L’opposizione alla schiavitù fu tenace e attuata con tutti i mezzi possibili: la morte per inedia (banzo), il suicidio (fondato sulla concezione che l’anima ritorna ai luoghi degli antenati), l’aborto (per evitare al nascituro la schiavitù), il sabotaggio del lavoro, la fuga, le rivolte, che furono numerose e sanguinose. Rivolte celebri si ebbero ad Haiti, a Santo Domingo, nelle Antille inglesi, a Puerto Rico, nella Martinica. La più famosa fu quella iniziata ad Haiti la notte del 14 agosto 1791 con una cerimonia vudù, che si concluse, dopo il massacro dei Bianchi e accanite lotte, con l’indipendenza dell’isola (1804).
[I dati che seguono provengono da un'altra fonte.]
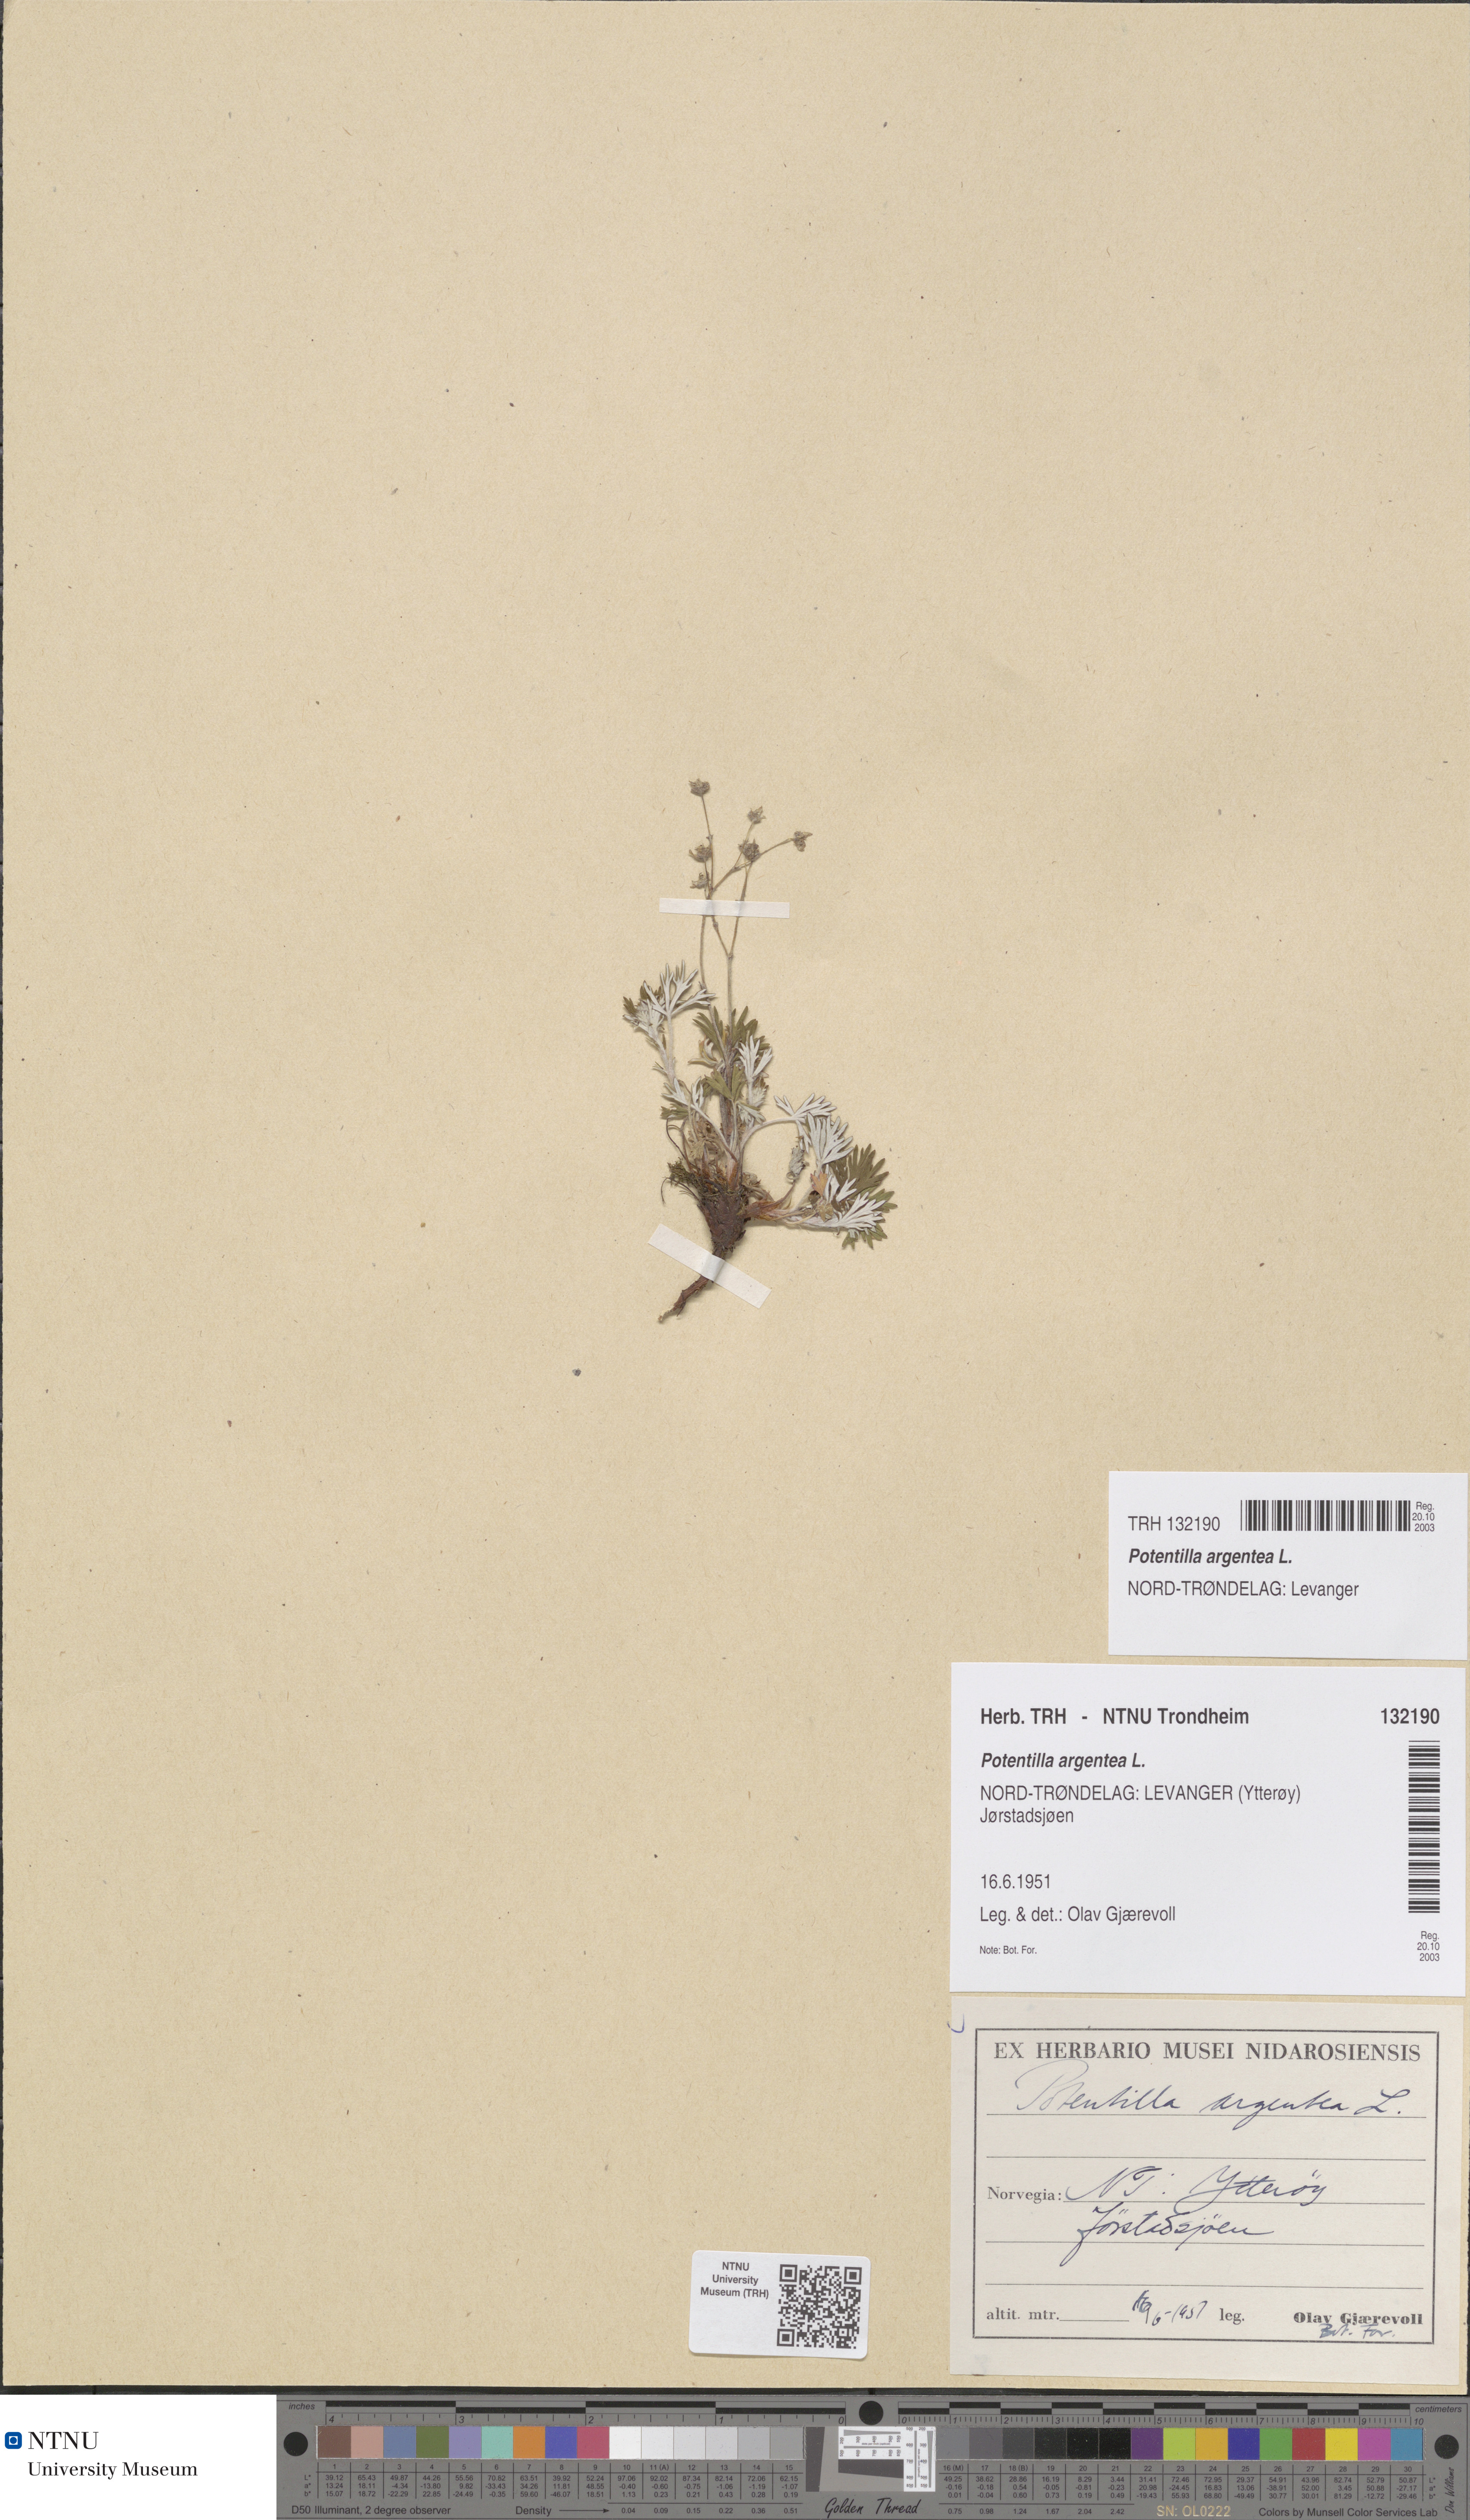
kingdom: Plantae
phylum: Tracheophyta
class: Magnoliopsida
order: Rosales
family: Rosaceae
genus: Potentilla
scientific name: Potentilla argentea
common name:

Si ebbero ribellioni anche nel Nord-est del Brasile (19° sec.; il Brasile fu l’ultimo ad abolire la schiavitù, nel 1888) come quella dei Malê, organizzata da capi musulmani. Fu famosa la ‘repubblica di Palmares’, fondata ad Alagoas da schiavi fuggiaschi a metà del 17° sec. Tali rivolte fallirono tutte (tranne ad Haiti).
Le fughe diedero invece origine a persistenti comunità di A. detti marrones (dallo spagnolo cimarrón, «porco selvatico»), rifugiatisi in località inaccessibili dove poterono far sopravvivere tratti integrali di culture africane, anche se contaminati dall’eterogeneità dei loro componenti. L’esempio più tipico è quello dei Bush negroes (poi quasi scomparsi) che nel 18° sec. costituirono nelle Guiane gruppi organizzati che riuscirono perfino a fondare degli Stati, con i quali i governatori bianchi dovettero concludere trattati di amicizia. Altri gruppi finirono invece assorbiti dalle popolazioni aborigene. Da rilevare che l’incrocio tra A. e Amerindi fu meno comune, soprattutto a causa di una politica di controllo messa in atto dai Bianchi (il figlio di un’india era libero e il padrone perdeva uno schiavo). Tuttavia schiavi di origine africana e popolazioni amerinde si sono talvolta fusi dando luogo a un tipo di meticcio detto cafuso o carioca in Brasile e zambo o lobo nell’America spagnola.